Biblical scenes of great prophets transferring authority to their successors influence Luke’s depiction of the ascension. After being assumed into heaven, Elijah grants Elisha his mantle and—notably, given the role of the Spirit in Acts—his spirit (2 Kings 2:9-15). When Joshua succeeds Moses, he becomes “full of the spirit of wisdom” after Moses lays hands on him (Deuteronomy 34:9). Indeed, though unnamed, the two men who appear after Jesus is taken up are likely to be understood to be Moses and Eljiah (Acts 1:10), as their white robes recall their appearance in Luke’s transfiguration scene (Luke 9:28-36; see also 24:4). The image of Jesus taken up in a cloud suggests his identity as the Son of Man of Daniel 7:13 who comes in a heavenly cloud (see also Luke 21:27) and links Jesus to the cloud theophanies in Exodus (19:16-20; 24:15-18; 13:21; 16:10). In line with the notice that Jesus will return “in the same way” as he departed (verse 11), cloud imagery features into early Christians’ expectation of Jesus’ second coming (Matthew 24:30; 26:64; Mark 13:26; 14:62; Luke 21:27; 1 Thessalonians 4:17; Revelation 14:14).

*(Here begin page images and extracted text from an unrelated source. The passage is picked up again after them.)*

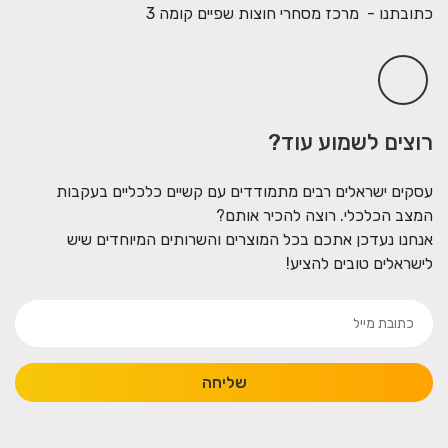
כתובתנו - מרכז מסחרי חוצות שפיים קומה 3
רוצים לשמוע עוד?
עסקים ישראלים רבים מתמודדים עם קשיים כלכליים בעקבות
המצב הכלכלי. רוצה להכיר אותם?
אנחנו נעדכן אתכם בכל המוצרים והשרותים המיוחדים שיש
לישראלים טובים להציע!
שליחה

Transitional moments can be exciting and scary. They can also initiate new beginnings in the aftermath of trauma. The disciples have just undergone a whirlwind of events, from the crucifixion of their leader to their experiences with him as resurrected Lord, and now they await a new phase of relating to him not in body but through the Holy Spirit. In the wake of 2020 and the start of 2021, we find ourselves transitioned into a world beleaguered by pandemic, racial injustices, tumultuous political events, and even wider economic disparities and disparities in health care. Sermons based on this passage may ask, what is the church’s role in the midst of times like these? Luke, we saw, is intentional about connecting the work of the apostles to Jesus’ life and teachings. Acts 1:1-11 calls the church and its members to discern whether its responses to the challenges of today reflect Jesus’ teaching on the reign of God (verse 3).

Acts 1:1-11 also invites us to think about power, authority, and leadership. The disciples believe that the resurrected Lord Jesus can overthrow the Romans and re-establish God’s sovereignty in the land. Yet rather than wield this power in the short term, Jesus tells the disciples that he will imbue them with the divine power of the Holy Spirit for the long term. The succession narratives that lie behind Luke’s ascension scene feature a great prophet of Israel readily passing the baton to an “up-and-comer.” Moses transfers leadership to Joshua, and Elijah gives his mantle to Elisha. What models inform the way we think about power and leadership in our church communities? Are we ready and willing to distribute leadership responsibilities broadly, always with an eye to the Spirit’s presence in others’ contributions?